*** Block opens ***

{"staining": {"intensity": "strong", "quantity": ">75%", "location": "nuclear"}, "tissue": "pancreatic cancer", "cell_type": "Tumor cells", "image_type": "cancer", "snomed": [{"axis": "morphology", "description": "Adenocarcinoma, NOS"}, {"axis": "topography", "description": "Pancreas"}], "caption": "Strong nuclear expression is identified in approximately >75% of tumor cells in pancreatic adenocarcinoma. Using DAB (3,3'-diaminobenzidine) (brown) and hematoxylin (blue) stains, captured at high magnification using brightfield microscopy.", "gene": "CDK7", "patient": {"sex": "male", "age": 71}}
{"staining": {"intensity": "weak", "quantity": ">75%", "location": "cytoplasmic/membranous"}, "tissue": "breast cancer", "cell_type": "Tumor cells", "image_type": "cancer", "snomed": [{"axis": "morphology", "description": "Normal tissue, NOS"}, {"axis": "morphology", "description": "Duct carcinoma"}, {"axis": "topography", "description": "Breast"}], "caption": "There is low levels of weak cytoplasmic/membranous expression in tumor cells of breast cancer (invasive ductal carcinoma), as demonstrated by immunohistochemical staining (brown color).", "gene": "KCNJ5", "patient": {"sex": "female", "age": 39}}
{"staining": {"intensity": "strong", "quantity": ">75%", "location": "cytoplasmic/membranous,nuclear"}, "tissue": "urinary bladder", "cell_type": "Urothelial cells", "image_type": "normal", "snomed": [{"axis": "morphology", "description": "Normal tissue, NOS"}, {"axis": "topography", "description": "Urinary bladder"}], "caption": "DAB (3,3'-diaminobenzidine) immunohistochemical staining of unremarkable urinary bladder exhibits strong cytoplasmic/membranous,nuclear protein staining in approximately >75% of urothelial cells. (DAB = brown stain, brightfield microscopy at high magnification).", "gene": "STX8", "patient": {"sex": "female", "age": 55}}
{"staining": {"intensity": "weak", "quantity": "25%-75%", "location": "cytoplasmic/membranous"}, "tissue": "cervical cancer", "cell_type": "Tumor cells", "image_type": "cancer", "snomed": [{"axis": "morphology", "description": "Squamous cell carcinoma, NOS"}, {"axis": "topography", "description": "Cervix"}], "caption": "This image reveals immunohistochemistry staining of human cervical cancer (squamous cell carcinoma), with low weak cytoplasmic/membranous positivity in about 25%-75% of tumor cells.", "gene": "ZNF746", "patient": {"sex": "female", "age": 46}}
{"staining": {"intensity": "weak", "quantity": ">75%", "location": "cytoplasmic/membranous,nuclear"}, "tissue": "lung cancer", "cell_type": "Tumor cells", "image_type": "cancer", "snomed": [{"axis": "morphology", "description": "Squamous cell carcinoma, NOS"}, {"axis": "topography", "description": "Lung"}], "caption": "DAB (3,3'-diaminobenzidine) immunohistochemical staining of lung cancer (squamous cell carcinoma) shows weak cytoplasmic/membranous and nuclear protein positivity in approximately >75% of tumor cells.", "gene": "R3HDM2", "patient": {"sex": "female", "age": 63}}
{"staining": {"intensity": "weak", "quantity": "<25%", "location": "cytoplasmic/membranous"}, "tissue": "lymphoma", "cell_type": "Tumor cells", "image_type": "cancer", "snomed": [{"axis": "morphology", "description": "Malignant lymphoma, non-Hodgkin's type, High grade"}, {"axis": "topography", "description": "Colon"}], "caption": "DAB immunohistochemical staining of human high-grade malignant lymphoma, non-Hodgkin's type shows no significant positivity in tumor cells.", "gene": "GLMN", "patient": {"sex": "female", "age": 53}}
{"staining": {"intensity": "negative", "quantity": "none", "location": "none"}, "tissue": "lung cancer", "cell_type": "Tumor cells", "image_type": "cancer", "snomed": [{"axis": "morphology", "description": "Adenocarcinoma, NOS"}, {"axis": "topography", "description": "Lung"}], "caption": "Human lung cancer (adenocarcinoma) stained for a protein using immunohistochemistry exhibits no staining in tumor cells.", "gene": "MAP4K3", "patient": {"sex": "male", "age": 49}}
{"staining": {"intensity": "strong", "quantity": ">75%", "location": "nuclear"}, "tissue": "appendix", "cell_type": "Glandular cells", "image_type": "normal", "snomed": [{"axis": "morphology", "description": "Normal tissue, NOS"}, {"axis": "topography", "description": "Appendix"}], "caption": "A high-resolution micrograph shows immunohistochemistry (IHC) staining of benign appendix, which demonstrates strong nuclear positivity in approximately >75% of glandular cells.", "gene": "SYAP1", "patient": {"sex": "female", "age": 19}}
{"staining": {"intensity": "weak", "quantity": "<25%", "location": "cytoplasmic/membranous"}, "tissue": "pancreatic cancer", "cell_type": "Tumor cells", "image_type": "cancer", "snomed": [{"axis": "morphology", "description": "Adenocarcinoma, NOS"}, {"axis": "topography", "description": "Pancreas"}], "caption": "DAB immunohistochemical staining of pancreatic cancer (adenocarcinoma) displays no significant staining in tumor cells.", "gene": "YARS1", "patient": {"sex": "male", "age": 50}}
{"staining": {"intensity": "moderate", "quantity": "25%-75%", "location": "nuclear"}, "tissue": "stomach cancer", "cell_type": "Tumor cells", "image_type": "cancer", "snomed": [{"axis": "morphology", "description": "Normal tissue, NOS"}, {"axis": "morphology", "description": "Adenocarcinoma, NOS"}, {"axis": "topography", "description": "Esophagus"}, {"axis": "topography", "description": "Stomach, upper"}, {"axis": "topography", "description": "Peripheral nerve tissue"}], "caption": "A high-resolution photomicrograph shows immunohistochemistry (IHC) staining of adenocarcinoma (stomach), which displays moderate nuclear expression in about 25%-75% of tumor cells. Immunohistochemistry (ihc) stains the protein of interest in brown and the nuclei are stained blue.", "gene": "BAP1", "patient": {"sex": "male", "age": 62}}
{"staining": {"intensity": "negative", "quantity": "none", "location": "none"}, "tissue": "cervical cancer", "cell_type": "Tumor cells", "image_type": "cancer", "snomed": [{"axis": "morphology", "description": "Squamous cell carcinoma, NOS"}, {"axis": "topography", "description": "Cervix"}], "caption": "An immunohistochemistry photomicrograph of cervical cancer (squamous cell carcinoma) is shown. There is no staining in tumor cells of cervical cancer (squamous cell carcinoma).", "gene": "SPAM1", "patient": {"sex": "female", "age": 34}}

*** Block closes ***

Directions for this task:
Each of the records above is to be copied exactly.

Finished task:
{"staining": {"intensity": "strong", "quantity": ">75%", "location": "nuclear"}, "tissue": "pancreatic cancer", "cell_type": "Tumor cells", "image_type": "cancer", "snomed": [{"axis": "morphology", "description": "Adenocarcinoma, NOS"}, {"axis": "topography", "description": "Pancreas"}], "caption": "Strong nuclear expression is identified in approximately >75% of tumor cells in pancreatic adenocarcinoma. Using DAB (3,3'-diaminobenzidine) (brown) and hematoxylin (blue) stains, captured at high magnification using brightfield microscopy.", "gene": "CDK7", "patient": {"sex": "male", "age": 71}}
{"staining": {"intensity": "weak", "quantity": ">75%", "location": "cytoplasmic/membranous"}, "tissue": "breast cancer", "cell_type": "Tumor cells", "image_type": "cancer", "snomed": [{"axis": "morphology", "description": "Normal tissue, NOS"}, {"axis": "morphology", "description": "Duct carcinoma"}, {"axis": "topography", "description": "Breast"}], "caption": "There is low levels of weak cytoplasmic/membranous expression in tumor cells of breast cancer (invasive ductal carcinoma), as demonstrated by immunohistochemical staining (brown color).", "gene": "KCNJ5", "patient": {"sex": "female", "age": 39}}
{"staining": {"intensity": "strong", "quantity": ">75%", "location": "cytoplasmic/membranous,nuclear"}, "tissue": "urinary bladder", "cell_type": "Urothelial cells", "image_type": "normal", "snomed": [{"axis": "morphology", "description": "Normal tissue, NOS"}, {"axis": "topography", "description": "Urinary bladder"}], "caption": "DAB (3,3'-diaminobenzidine) immunohistochemical staining of unremarkable urinary bladder exhibits strong cytoplasmic/membranous,nuclear protein staining in approximately >75% of urothelial cells. (DAB = brown stain, brightfield microscopy at high magnification).", "gene": "STX8", "patient": {"sex": "female", "age": 55}}
{"staining": {"intensity": "weak", "quantity": "25%-75%", "location": "cytoplasmic/membranous"}, "tissue": "cervical cancer", "cell_type": "Tumor cells", "image_type": "cancer", "snomed": [{"axis": "morphology", "description": "Squamous cell carcinoma, NOS"}, {"axis": "topography", "description": "Cervix"}], "caption": "This image reveals immunohistochemistry staining of human cervical cancer (squamous cell carcinoma), with low weak cytoplasmic/membranous positivity in about 25%-75% of tumor cells.", "gene": "ZNF746", "patient": {"sex": "female", "age": 46}}
{"staining": {"intensity": "weak", "quantity": ">75%", "location": "cytoplasmic/membranous,nuclear"}, "tissue": "lung cancer", "cell_type": "Tumor cells", "image_type": "cancer", "snomed": [{"axis": "morphology", "description": "Squamous cell carcinoma, NOS"}, {"axis": "topography", "description": "Lung"}], "caption": "DAB (3,3'-diaminobenzidine) immunohistochemical staining of lung cancer (squamous cell carcinoma) shows weak cytoplasmic/membranous and nuclear protein positivity in approximately >75% of tumor cells.", "gene": "R3HDM2", "patient": {"sex": "female", "age": 63}}
{"staining": {"intensity": "weak", "quantity": "<25%", "location": "cytoplasmic/membranous"}, "tissue": "lymphoma", "cell_type": "Tumor cells", "image_type": "cancer", "snomed": [{"axis": "morphology", "description": "Malignant lymphoma, non-Hodgkin's type, High grade"}, {"axis": "topography", "description": "Colon"}], "caption": "DAB immunohistochemical staining of human high-grade malignant lymphoma, non-Hodgkin's type shows no significant positivity in tumor cells.", "gene": "GLMN", "patient": {"sex": "female", "age": 53}}
{"staining": {"intensity": "negative", "quantity": "none", "location": "none"}, "tissue": "lung cancer", "cell_type": "Tumor cells", "image_type": "cancer", "snomed": [{"axis": "morphology", "description": "Adenocarcinoma, NOS"}, {"axis": "topography", "description": "Lung"}], "caption": "Human lung cancer (adenocarcinoma) stained for a protein using immunohistochemistry exhibits no staining in tumor cells.", "gene": "MAP4K3", "patient": {"sex": "male", "age": 49}}
{"staining": {"intensity": "strong", "quantity": ">75%", "location": "nuclear"}, "tissue": "appendix", "cell_type": "Glandular cells", "image_type": "normal", "snomed": [{"axis": "morphology", "description": "Normal tissue, NOS"}, {"axis": "topography", "description": "Appendix"}], "caption": "A high-resolution micrograph shows immunohistochemistry (IHC) staining of benign appendix, which demonstrates strong nuclear positivity in approximately >75% of glandular cells.", "gene": "SYAP1", "patient": {"sex": "female", "age": 19}}
{"staining": {"intensity": "weak", "quantity": "<25%", "location": "cytoplasmic/membranous"}, "tissue": "pancreatic cancer", "cell_type": "Tumor cells", "image_type": "cancer", "snomed": [{"axis": "morphology", "description": "Adenocarcinoma, NOS"}, {"axis": "topography", "description": "Pancreas"}], "caption": "DAB immunohistochemical staining of pancreatic cancer (adenocarcinoma) displays no significant staining in tumor cells.", "gene": "YARS1", "patient": {"sex": "male", "age": 50}}
{"staining": {"intensity": "moderate", "quantity": "25%-75%", "location": "nuclear"}, "tissue": "stomach cancer", "cell_type": "Tumor cells", "image_type": "cancer", "snomed": [{"axis": "morphology", "description": "Normal tissue, NOS"}, {"axis": "morphology", "description": "Adenocarcinoma, NOS"}, {"axis": "topography", "description": "Esophagus"}, {"axis": "topography", "description": "Stomach, upper"}, {"axis": "topography", "description": "Peripheral nerve tissue"}], "caption": "A high-resolution photomicrograph shows immunohistochemistry (IHC) staining of adenocarcinoma (stomach), which displays moderate nuclear expression in about 25%-75% of tumor cells. Immunohistochemistry (ihc) stains the protein of interest in brown and the nuclei are stained blue.", "gene": "BAP1", "patient": {"sex": "male", "age": 62}}
{"staining": {"intensity": "negative", "quantity": "none", "location": "none"}, "tissue": "cervical cancer", "cell_type": "Tumor cells", "image_type": "cancer", "snomed": [{"axis": "morphology", "description": "Squamous cell carcinoma, NOS"}, {"axis": "topography", "description": "Cervix"}], "caption": "An immunohistochemistry photomicrograph of cervical cancer (squamous cell carcinoma) is shown. There is no staining in tumor cells of cervical cancer (squamous cell carcinoma).", "gene": "SPAM1", "patient": {"sex": "female", "age": 34}}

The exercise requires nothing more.